Zira Erdoğan, Ortadoğu’nun yeni jeopolitikasının, ekonomi-politikasının ve biyopolitikasının bir bileşenidir. “Cambaza bak” diye kandırılmaya çalışıldığımız açıktır. Erdoğan’da Batı’yı, Batı’da Erdoğan’ı eleştirmek, asıl öğrenilmesi gereken budur.

* * *

Aşk örgütlenmektir.

Viyan, aşka örgütlenmektir.

Ait olduğu mazlum halkların sevdasını ilmek ilmek örmektir. Onlarsa aşka her daim düşmandırlar, asıl bilinmesi gereken budur.

Eren Balkır
14 Eylül 2016

Dipnotlar:
[1] Jiyar Gol, “Kurdish ‘Angelina Jolie’ Devalued by Media Hype”, 12 Eylül 2016, BBC.

[2] Janet Biehl, “A Road Unforeseen”, 15 Ağustos 2016, Roar.

[3] Janet Biehl, a.g.m.

[4] Ralph Seliger, “Syrian Kurds”, 11 Kasım 2015, PPI.
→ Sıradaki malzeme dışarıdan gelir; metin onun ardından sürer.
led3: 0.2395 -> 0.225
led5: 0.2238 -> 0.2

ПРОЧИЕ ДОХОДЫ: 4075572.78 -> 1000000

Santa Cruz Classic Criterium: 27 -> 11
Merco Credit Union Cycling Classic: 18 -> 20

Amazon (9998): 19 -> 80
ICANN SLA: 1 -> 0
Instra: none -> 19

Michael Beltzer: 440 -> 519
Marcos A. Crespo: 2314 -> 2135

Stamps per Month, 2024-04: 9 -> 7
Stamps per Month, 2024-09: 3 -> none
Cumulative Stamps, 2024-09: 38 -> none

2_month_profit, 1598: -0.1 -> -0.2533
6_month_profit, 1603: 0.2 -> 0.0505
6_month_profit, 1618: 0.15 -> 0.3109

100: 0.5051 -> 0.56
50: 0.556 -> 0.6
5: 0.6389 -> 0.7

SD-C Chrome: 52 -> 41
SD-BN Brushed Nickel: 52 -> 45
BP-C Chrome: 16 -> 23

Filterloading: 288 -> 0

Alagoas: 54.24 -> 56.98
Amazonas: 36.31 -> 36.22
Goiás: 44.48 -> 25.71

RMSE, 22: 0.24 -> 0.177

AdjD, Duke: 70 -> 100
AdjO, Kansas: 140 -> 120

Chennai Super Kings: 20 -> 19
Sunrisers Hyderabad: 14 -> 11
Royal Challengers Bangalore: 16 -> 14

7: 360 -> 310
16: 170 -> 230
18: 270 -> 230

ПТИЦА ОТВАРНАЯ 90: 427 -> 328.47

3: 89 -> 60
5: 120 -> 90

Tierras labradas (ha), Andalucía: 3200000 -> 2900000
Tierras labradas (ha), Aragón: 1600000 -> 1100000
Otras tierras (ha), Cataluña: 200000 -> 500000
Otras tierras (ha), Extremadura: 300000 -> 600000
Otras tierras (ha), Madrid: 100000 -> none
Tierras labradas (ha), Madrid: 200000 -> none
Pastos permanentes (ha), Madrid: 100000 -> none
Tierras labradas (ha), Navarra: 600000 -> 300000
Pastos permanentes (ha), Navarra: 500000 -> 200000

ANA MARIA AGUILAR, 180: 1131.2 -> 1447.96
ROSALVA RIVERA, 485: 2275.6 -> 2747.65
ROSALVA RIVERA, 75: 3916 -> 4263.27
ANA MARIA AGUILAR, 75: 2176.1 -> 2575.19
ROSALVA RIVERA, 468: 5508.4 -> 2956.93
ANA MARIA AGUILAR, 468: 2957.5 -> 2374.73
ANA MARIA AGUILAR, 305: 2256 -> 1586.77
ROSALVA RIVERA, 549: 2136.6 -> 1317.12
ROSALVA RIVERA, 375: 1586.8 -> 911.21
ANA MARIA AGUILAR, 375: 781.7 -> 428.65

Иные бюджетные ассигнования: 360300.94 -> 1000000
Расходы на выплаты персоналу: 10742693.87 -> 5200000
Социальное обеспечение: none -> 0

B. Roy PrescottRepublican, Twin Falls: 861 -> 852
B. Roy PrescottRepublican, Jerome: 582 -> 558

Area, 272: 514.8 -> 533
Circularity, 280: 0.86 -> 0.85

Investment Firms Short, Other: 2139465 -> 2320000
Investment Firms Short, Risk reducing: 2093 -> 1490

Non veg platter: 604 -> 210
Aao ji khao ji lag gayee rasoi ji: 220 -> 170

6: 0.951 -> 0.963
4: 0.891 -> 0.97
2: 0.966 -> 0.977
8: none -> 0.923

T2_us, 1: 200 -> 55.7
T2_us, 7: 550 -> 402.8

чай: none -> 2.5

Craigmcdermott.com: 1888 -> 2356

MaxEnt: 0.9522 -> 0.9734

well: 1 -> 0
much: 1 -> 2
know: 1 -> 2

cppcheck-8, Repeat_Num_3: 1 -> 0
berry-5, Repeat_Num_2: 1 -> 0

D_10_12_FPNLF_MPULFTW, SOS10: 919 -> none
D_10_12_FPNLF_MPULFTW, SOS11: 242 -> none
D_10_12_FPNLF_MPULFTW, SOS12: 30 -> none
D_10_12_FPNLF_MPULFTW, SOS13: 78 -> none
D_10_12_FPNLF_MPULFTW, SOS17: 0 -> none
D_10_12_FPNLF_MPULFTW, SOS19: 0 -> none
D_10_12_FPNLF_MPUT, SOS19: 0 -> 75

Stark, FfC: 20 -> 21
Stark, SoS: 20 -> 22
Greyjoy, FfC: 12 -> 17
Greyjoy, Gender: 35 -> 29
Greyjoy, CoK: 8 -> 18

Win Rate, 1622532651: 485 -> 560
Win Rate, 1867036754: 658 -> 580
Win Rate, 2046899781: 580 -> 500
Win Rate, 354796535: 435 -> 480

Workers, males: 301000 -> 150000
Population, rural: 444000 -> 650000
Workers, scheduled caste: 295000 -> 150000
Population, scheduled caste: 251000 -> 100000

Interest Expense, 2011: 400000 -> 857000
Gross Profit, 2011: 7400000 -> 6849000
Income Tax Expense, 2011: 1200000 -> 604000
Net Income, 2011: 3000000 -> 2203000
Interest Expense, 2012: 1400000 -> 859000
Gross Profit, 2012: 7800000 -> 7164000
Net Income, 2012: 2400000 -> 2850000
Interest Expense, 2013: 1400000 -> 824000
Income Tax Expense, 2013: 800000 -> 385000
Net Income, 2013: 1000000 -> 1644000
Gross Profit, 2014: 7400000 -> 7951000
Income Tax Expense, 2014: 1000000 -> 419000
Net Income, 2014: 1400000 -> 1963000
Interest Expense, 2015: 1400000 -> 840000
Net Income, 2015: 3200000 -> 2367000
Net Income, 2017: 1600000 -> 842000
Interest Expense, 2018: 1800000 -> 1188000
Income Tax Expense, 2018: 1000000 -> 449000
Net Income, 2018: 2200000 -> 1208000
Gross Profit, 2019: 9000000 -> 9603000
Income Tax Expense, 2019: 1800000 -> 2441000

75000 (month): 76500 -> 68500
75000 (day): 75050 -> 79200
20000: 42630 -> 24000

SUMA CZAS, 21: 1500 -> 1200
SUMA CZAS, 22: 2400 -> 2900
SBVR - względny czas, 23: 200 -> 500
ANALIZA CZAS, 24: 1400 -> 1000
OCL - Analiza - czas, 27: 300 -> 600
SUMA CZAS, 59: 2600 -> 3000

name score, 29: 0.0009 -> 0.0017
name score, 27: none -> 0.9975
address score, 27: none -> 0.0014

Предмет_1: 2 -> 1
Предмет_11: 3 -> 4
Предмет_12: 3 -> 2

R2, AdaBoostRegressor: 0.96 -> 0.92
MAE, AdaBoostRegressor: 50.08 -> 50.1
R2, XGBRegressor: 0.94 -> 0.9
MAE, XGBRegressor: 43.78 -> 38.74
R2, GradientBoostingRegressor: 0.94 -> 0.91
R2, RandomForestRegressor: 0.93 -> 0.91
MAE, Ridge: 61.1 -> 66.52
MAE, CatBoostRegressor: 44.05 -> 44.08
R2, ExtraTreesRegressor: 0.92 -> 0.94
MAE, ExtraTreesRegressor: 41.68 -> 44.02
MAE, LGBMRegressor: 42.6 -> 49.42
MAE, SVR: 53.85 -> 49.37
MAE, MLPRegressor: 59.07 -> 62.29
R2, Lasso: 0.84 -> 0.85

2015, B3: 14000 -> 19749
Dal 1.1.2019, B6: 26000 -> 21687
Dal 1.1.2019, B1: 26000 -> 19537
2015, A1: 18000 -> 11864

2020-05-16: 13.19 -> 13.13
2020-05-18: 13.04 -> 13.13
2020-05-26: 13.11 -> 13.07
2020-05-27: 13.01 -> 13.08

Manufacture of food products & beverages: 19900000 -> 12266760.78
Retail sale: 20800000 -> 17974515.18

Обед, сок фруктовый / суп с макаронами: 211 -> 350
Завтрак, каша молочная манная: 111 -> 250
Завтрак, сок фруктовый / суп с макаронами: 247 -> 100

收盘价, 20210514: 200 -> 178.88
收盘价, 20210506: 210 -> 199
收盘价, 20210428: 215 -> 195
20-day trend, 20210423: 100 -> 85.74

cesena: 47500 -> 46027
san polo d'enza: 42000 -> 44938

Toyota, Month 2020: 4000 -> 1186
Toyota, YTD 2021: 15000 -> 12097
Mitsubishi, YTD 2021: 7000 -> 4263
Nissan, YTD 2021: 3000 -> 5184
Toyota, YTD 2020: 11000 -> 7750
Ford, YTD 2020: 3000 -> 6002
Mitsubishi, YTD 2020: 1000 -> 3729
[5] Arnon Degani, “Israel is a Settler Colonial State –and That’s OK”, 13 Eylül 2016, Haaretz.

[6] Meredith Tax, “The Antis”, 19 Kasım 2014, OP.

[7] Linda Sarsour, “A Muslim Woman was Set On Fire”, 13 Eylül 2016, Guardian.

[8] Deepa Kumar, “Emperyalist Feminizm ve Liberalizm”, 26 Ağustos 2016, Düşünbil.

[9] Deepa Kumar, “Emperialist Feminism: A Response to Meredith Tax”, 17 Aralık 2014, OP.